Information provided —
===============

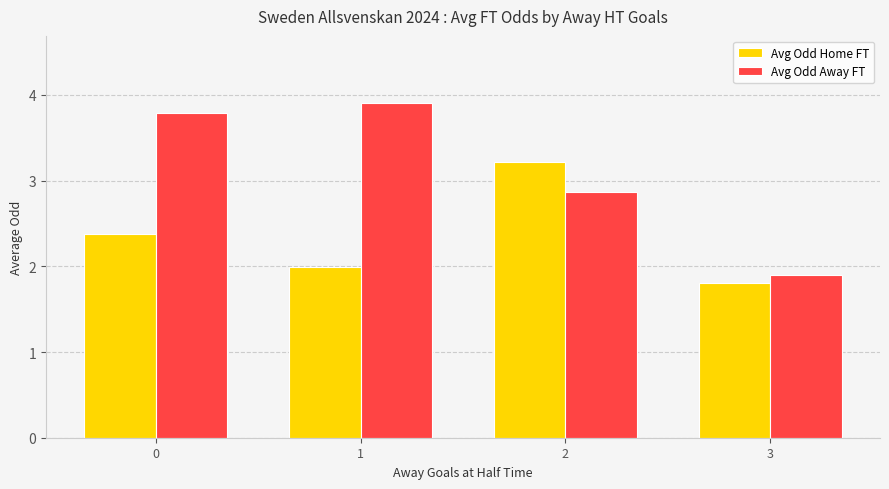

Which series changed the most between 0 and 1?

Avg Odd Home FT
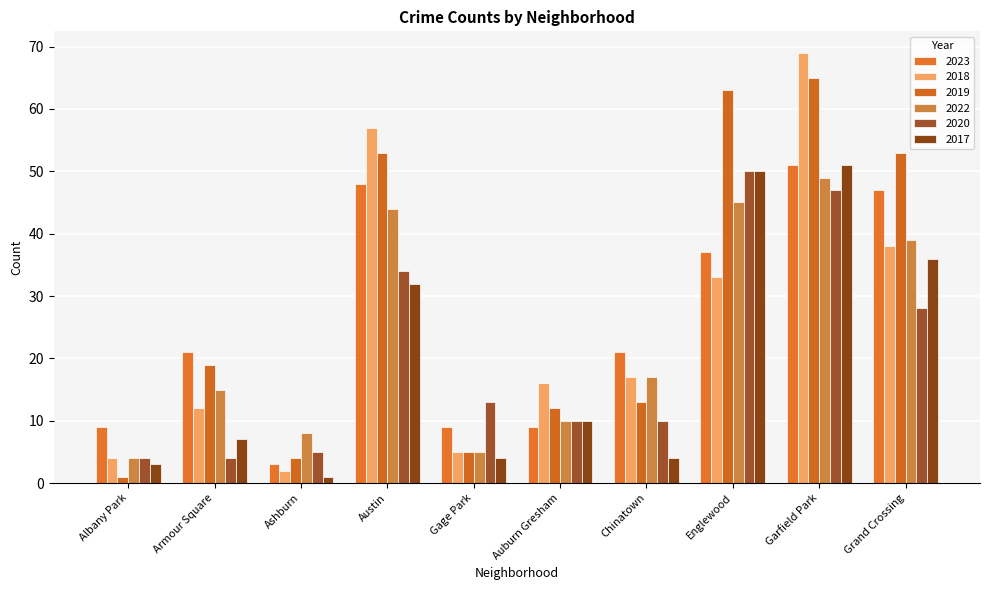

What is the sum of all 2017 values?

198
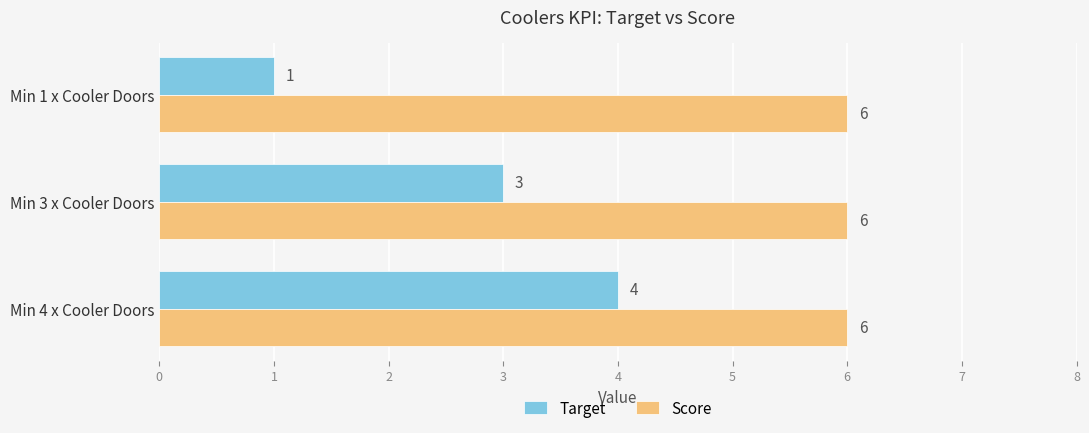

True or false: Score has a value of 6 at Min 1 x Cooler Doors.

True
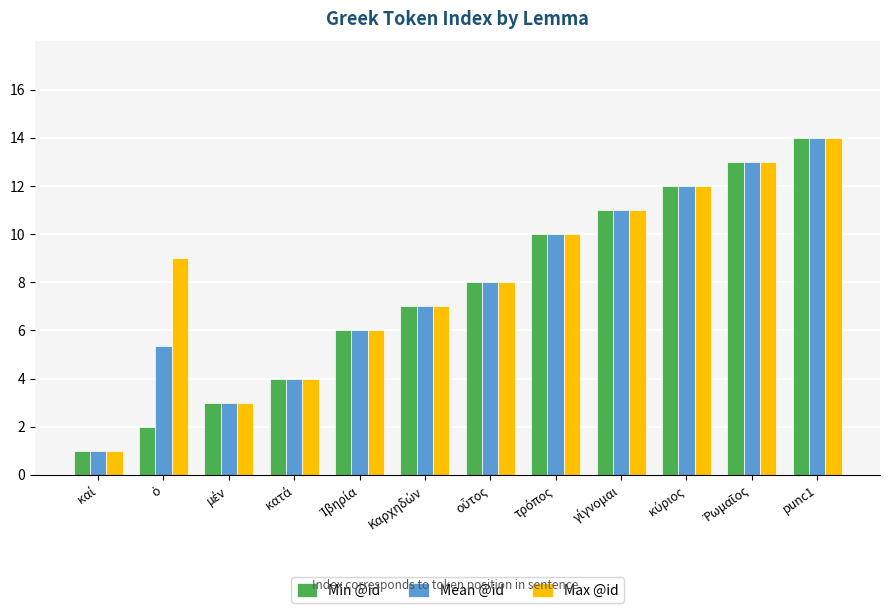

Count the number of categories in the chart.

12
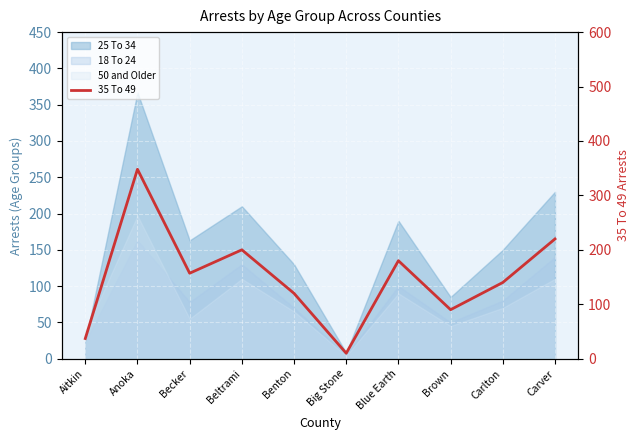

Reading right to left, what are all the values shown in this chart?

Carver=220	Carlton=140	Brown=90	Blue Earth=180	Big Stone=10	Benton=120	Beltrami=200	Becker=157	Anoka=348	Aitkin=37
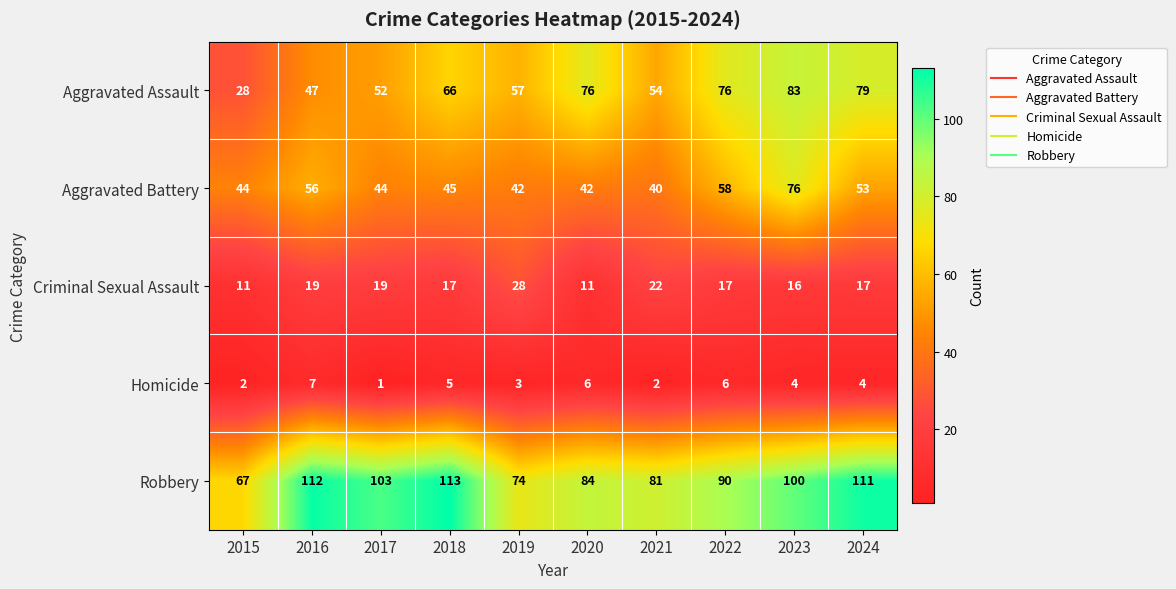

The Homicide series shows 11 at 2016. True or false?

False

===============

Exercise requirements —
Copy the listing above line for line, leaving out the pictures.

Task response —
Which series changed the most between 0 and 1?

Avg Odd Home FT

What is the sum of all 2017 values?

198

True or false: Score has a value of 6 at Min 1 x Cooler Doors.

True

Count the number of categories in the chart.

12

Reading right to left, what are all the values shown in this chart?

Carver=220	Carlton=140	Brown=90	Blue Earth=180	Big Stone=10	Benton=120	Beltrami=200	Becker=157	Anoka=348	Aitkin=37

The Homicide series shows 11 at 2016. True or false?

False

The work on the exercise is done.